That's it? I thought we covered that when we said *big* iPod Touch? May be I am starting to get it - the rest is left for people to make up - depending on my creativity to play games with my mind I can either find it revolutionary, magical, Saves-us-from-Flash, less-is-better, or find it to be just another useless shiny gadget.
Yes, that's it - big screen. And that changes things completely. I will use the bathtub analogy someone posted already - can you swim in a bathtub? Can you do spreadsheets on a 3.5" screen? (and yes, you can, but it will hardly be the same experience). Screen space gives you the opportunity for more complicated interfaces. Simple as that.
Not to mention some people just struggle with a smaller screen. Obvious.
If I was into some powerful stuff that alters my brain composition I would come out yelling - magical and revolutionary and can even convince myself that for more simplicity I need 4 of them - one for email, one for browser, one for iTunes and one for running an HTML5 site just to convince me Flash is not needed.
Left to reality however it's just a shiny big iPod touch - nothing magical or revolutionary about it.
I'll just repost my previous answer: "And you are falling for "magical"? I hope you don't think you'll become a better father by buying a certain car from a certain company like the ads suggest. Take it for what it is - advertisement, do you complain like that about every company's advertisements?"
It CAN'T be magical. It's pretty clear. About the revolutionary stuff - revolution is just radical change. Now, I think it is a bit early to say if it really is or not, but in the end IMO it will be. This is probably the first device built from the ground up for touch experience and ease of use. Until now touch sucked, because we had some unintuitive interfaces on heavy or too small devices. If the iPad makes the touch experience better and thus make computing easier for everyone, than that's your revolution - people will use this kind of interface much more.
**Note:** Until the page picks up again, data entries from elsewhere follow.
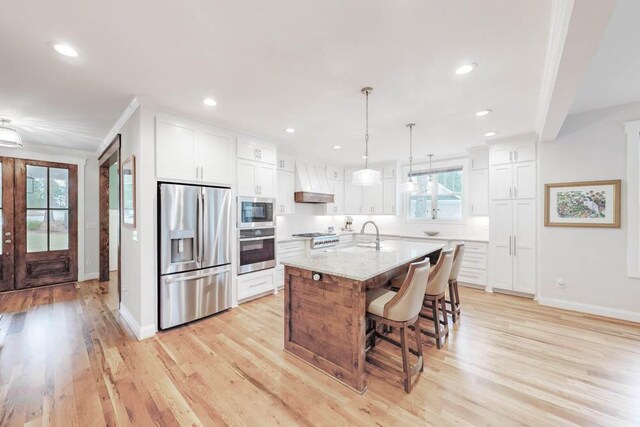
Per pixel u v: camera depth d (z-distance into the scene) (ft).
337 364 7.25
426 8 5.12
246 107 9.91
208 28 5.70
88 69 7.30
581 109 11.27
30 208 15.26
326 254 9.97
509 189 14.01
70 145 15.43
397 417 5.87
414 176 19.89
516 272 13.83
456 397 6.48
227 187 12.25
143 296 9.50
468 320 10.94
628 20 5.83
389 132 13.05
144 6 5.05
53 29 5.68
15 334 9.81
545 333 9.74
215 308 11.50
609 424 5.63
That people buy it does not make it any more interesting than a big iPod touch.
If they buy it, it is interesting to them. The fact that those numbers can't make this device interesting to you means nothing (no offense).
With enough clever marketing and advertising people will buy anything.
No, they won't. There are limits to marketing.
Also what big advertisement we are talking about here? The iPad was revealed end of january - the response in the media was awful and I frankly didn't see that much ads on the TV (in Japan). When you go out and check the articles around, you will see that you have more negative ones. Not to mention that in the end, the iPad is similar enough to the iPod/iPhone so the people would know what to expect to a certain degree. Add to that - the iPad is on display in every Apple store.
So what *exactly* has Apple innovated in terms of the iPad? I keep asking this repeatedly but don't seem to get any convincing replies. It looks shiny and opens windows fast, the experience is magical, look they are selling etc. are not the kind of replies I am interested in hearing.
They innovated in how they integrated the whole thing - same like the iphone. They put a mobile OS on a tablet (remember the critics in january?) and optimized the whole thing for multitouch. I know you are surprised, but that is innovation too.
So Sigh, nth time - try and give me convincing, practical reasons as to why the iPad is Magical and Revolutionary and why according to Jobs it is going to replace the PC when it can't even start up and do its thing without being attached to the PC. (That was a starting point, a hint if you will.)
Convincing reasons for magical? I hope you are joking. Please refer to my example with the car above. It's advertisement.
As to the why it is going to replace the PC - well, here I have only my speculation to offer: multitouch devices are useful. Maybe not for every application out there, but for many nonetheless. So how do we switch to multitouch interfaces? Put a touch layer on a mouse-driven OS - that didn't work - a fact. Build a full OS based on multitouch and give it immediately to people - given the average user this will result in one big confusion - what gesture do I use, how is this working, etc.
And here's what Apple is doing IMHO - build an OSX for multitouch with only basic functionality and put it on an iPhone/iPod - people will get used faster to the few gestures available, meanwhile providing important feedback, which you cannot achieve in a lab. Next, put this OSX on a bigger device, add more functionality... And finally make a full-blown multitouch OS.